金珍收拾好东西,关灯,锁门。两人一起下楼,坐进车里。
雨还在下。车子开动,雨刷来回摆动。
“家谱背得怎么样了?”万斋突然问。
“背到第六代了。”
“很快。”万斋说,“我当年背了两个月。”
“你也要背?”
“当然。”万斋看着窗外,“每个松谷家的人都要背。那是我们的根。”
“根。”金珍重复,“把那么多陌生的名字和关系塞进脑子里,就是根?”
“对。”万斋说,“记住他们,他们就不会真正死去。他们的血,还在我们身上流。”
金珍没说话。她想起家谱上那些名字,那些嫁进来的女人,她们的血,现在也流在松谷家的血管里。
也包括她。
也许将来有一天,她的孩子的孩子的孩子,也会指着家谱上“荣金珍”这三个字,问:这是谁?

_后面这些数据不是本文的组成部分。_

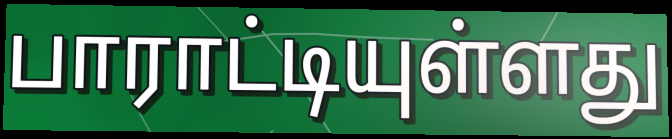
பாராட்டியுள்ளது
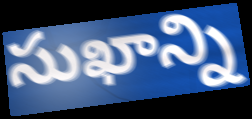
సుఖాన్ని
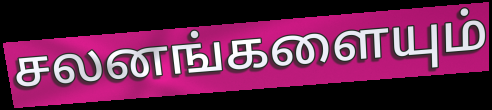
சலனங்களையும்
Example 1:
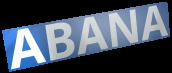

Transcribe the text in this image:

ABANA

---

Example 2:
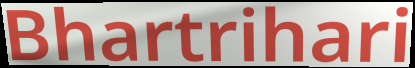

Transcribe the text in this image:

Bhartrihari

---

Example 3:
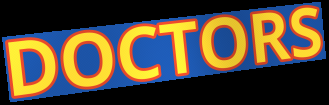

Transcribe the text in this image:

DOCTORS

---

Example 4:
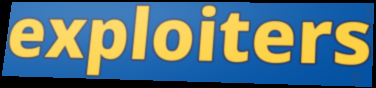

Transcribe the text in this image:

exploiters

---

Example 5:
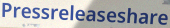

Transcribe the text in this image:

Pressreleaseshare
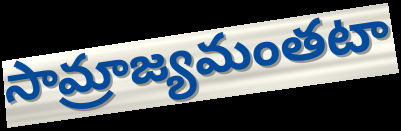
సామ్రాజ్యమంతటా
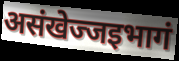
असंखेज्जइभागं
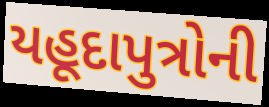
યહૂદાપુત્રોની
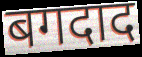
बगदाद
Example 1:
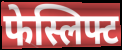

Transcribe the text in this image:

फेस्लिफ्ट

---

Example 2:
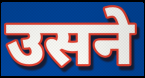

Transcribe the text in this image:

उसने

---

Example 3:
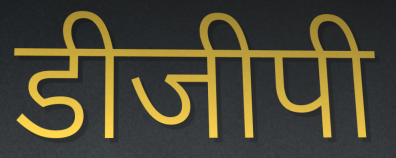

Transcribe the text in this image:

डीजीपी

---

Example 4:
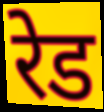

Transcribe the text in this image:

रेड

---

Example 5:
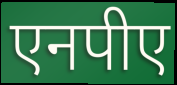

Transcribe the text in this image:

एनपीए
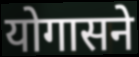
योगासने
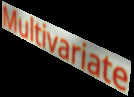
Multivariate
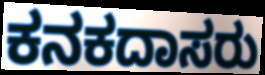
ಕನಕದಾಸರು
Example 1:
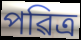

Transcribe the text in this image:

পৱিত্ৰ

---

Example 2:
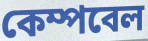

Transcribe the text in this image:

কেম্পবেল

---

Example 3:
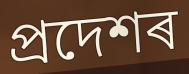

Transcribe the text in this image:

প্ৰদেশৰ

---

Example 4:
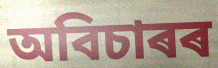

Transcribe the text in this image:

অবিচাৰৰ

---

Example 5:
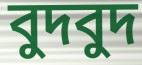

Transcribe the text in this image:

বুদবুদ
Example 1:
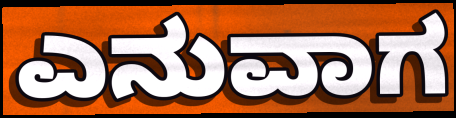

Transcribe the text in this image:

ಎನುವಾಗ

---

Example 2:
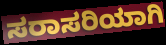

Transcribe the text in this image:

ಸರಾಸರಿಯಾಗಿ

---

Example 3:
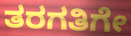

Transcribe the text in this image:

ತರಗತಿಗೇ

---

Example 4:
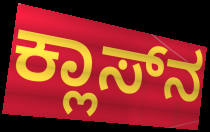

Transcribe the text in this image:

ಕ್ಲಾಸ್‌ನ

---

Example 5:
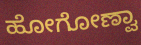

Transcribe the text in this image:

ಹೋಗೋಣ್ವಾ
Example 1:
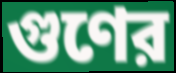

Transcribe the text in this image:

গুণের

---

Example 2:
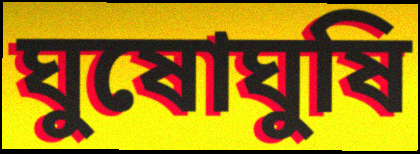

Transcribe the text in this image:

ঘুষোঘুষি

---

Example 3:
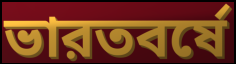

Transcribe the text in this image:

ভারতবর্ষে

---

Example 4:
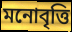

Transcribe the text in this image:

মনোবৃত্তি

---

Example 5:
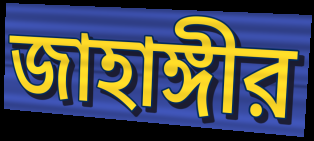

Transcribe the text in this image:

জাহাঙ্গীর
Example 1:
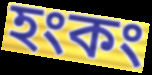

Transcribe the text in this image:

হংকং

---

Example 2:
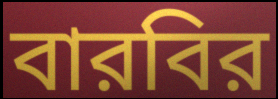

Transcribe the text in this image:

বারবির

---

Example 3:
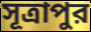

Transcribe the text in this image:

সূত্রাপুর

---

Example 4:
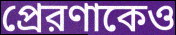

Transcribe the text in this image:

প্রেরণাকেও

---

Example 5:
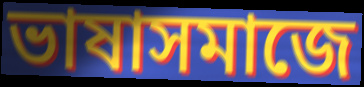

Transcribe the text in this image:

ভাষাসমাজে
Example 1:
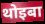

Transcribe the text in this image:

थोइबा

而答案,可能只是:一个外国人,嫁进来,生了孩子,然后死去。
车子开进松谷家宅院。停在主屋前。
两人下车,走进屋里。惠子等在门口,接过万斋的大衣。
“少夫人,药已经准备好了。”她对金珍说。
“我一会儿喝。”
“夫人说,要趁热。”
金珍看向万斋。他没有说话,只是点了点头。
金珍跟着惠子去厨房。小碗放在托盘上,热气腾腾。
她端起碗,一口气喝完。苦味比早上更重,她忍不住干呕了一下。
惠子递上糖。
金珍含着糖,走回房间。万斋已经在他自己房间里了,门关着。
她走进自己房间,关上门,背靠在门上。
糖在嘴里化开,很甜。
但喉咙里,胃里,那股苦味还在。